Creating Healthy Ties with In-Laws and Extended Families



I’m finding that I have a lot to say about this weeks study on creating Healthy Ties with In-Laws.  My husband and I have been married for 12 years, and the things I would say about this topic have grown and evolved over the years.  Not to say that I know more now than I did ten years ago, but experience has given me a very different view over the years.

My husband and I were both born and raised in the city that we currently live now, and we both have a very involved extended family.  We’ve never moved away except for when my husband left for his mission.  We dated for two years before we married, so we knew each other and our families very well.  My husband is the oldest in his family, and he was the first to get married as well.  Once we got engaged things changed in some ways with his family, and by the time we married we got the full taste of sharing every holiday, going to every birthday party, celebration, and Sunday dinner.  To say is was exhausting is an understatement, and to say it was hard is laughable!  We choose as a couple to create firm boundaries as far as it goes with both sets of In-Laws.  We were united in this but it did not make the situation easier.

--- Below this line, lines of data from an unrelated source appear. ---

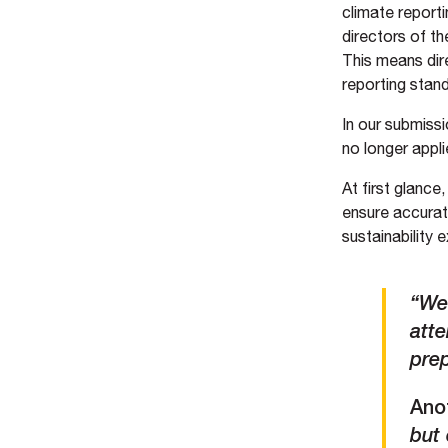
climate reporti
directors of t
This means dir
reporting stan
In our submissi
no longer appli
At first glance
ensure accurat
sustainability 
“We
atte
pre
Ano
but 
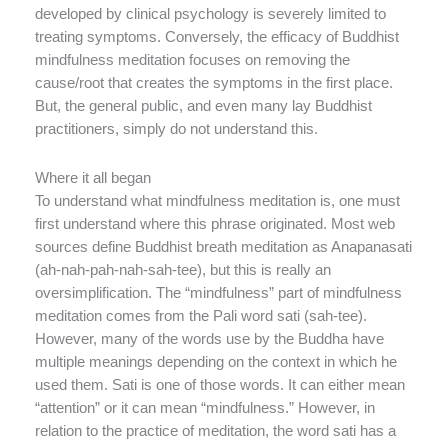
developed by clinical psychology is severely limited to
treating symptoms. Conversely, the efficacy of Buddhist
mindfulness meditation focuses on removing the
cause/root that creates the symptoms in the first place.
But, the general public, and even many lay Buddhist
practitioners, simply do not understand this.
Where it all began
To understand what mindfulness meditation is, one must
first understand where this phrase originated. Most web
sources define Buddhist breath meditation as Anapanasati
(ah-nah-pah-nah-sah-tee), but this is really an
oversimplification. The “mindfulness” part of mindfulness
meditation comes from the Pali word sati (sah-tee).
However, many of the words use by the Buddha have
multiple meanings depending on the context in which he
used them. Sati is one of those words. It can either mean
“attention” or it can mean “mindfulness.” However, in
relation to the practice of meditation, the word sati has a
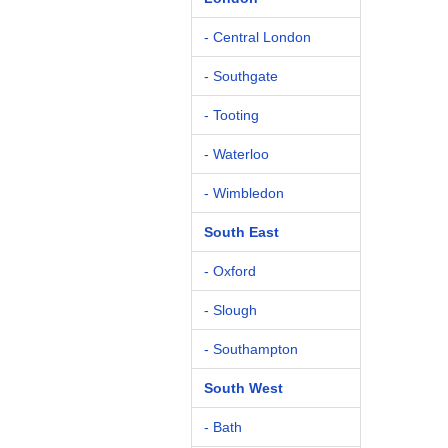
- Central London
- Southgate
- Tooting
- Waterloo
- Wimbledon
South East
- Oxford
- Slough
- Southampton
South West
- Bath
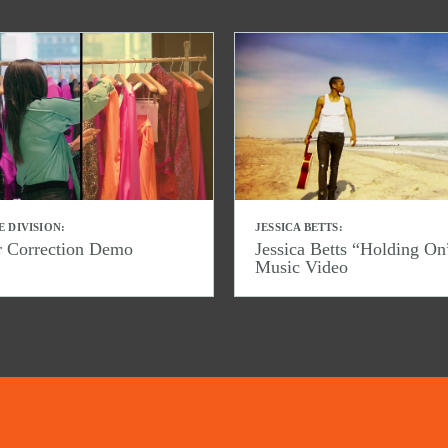
E DIVISION:
JESSICA BETTS:
r Correction Demo
Jessica Betts “Holding On
Music Video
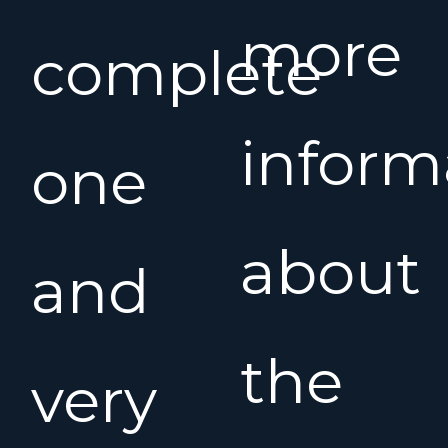
more
complete
inform
one
about
and
the
very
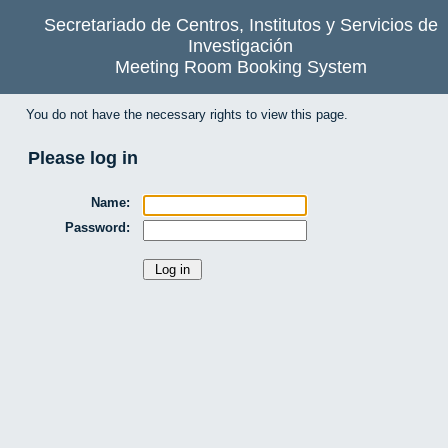
Secretariado de Centros, Institutos y Servicios de
Investigación
Meeting Room Booking System
You do not have the necessary rights to view this page.
Please log in
Name:
Password:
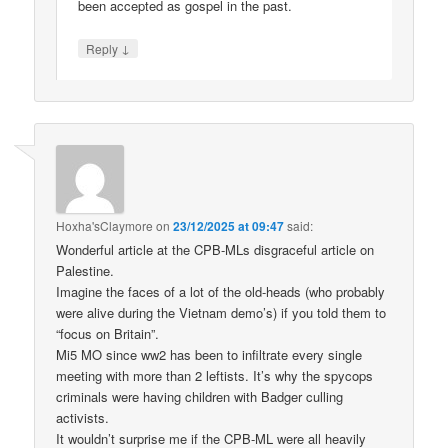
been accepted as gospel in the past.
↓
Reply
Hoxha'sClaymore
on
23/12/2025 at 09:47
said:
Wonderful article at the CPB-MLs disgraceful article on
Palestine.
Imagine the faces of a lot of the old-heads (who probably
were alive during the Vietnam demo’s) if you told them to
“focus on Britain”.
Mi5 MO since ww2 has been to infiltrate every single
meeting with more than 2 leftists. It’s why the spycops
criminals were having children with Badger culling
activists.
It wouldn’t surprise me if the CPB-ML were all heavily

Over the years siblings on both sides have gotten married and other members have joined the family.  Children came and once again changed and dynamics throughout the family.  I have witnessed relationship struggles due to many things that are mentioned by James and Harper in their chapter about Healthy Ties.  One thing that was mentioned that I completely agree with is, “Daughters-in-law who use husbands as mediators with mothers-in-law often make their own marriage and their relationship with the mother-in-law worse”.  Over the twelve years of marriage, I can attest to this most!  I spent many years saying, “it’s your family, you deal with them” but in reality I expected him to deal with them exactly the way I wanted him to, not the way he wanted or needed to.  I would tell him what I wanted done, and I’d ask detailed questions about how it went and I’d say what I thought of the situation (that I choose not to be “involved” in).  My poor husband, he tried to make everyone happy, but it just simply wasn’t happening, because he was the only one trying, everyone was complaining and blaming the other.



I’m not sure what exactly happened but the last few years have changed for me.  I now place a greater importance on the fact that my husband loves his family, they will always be his family, and I needed to show my love to him by putting an effort into my relationship with his family.  Having children has helped this experience with my In-Laws as well, but the biggest thing that has helped both my marriage and my relationship with my In-Laws is not pushing my husband in the middle of us all.  It is far better to be next to him in as many things that we can.  It gives us strength, gains unity, and shows each other respect with in our marriage.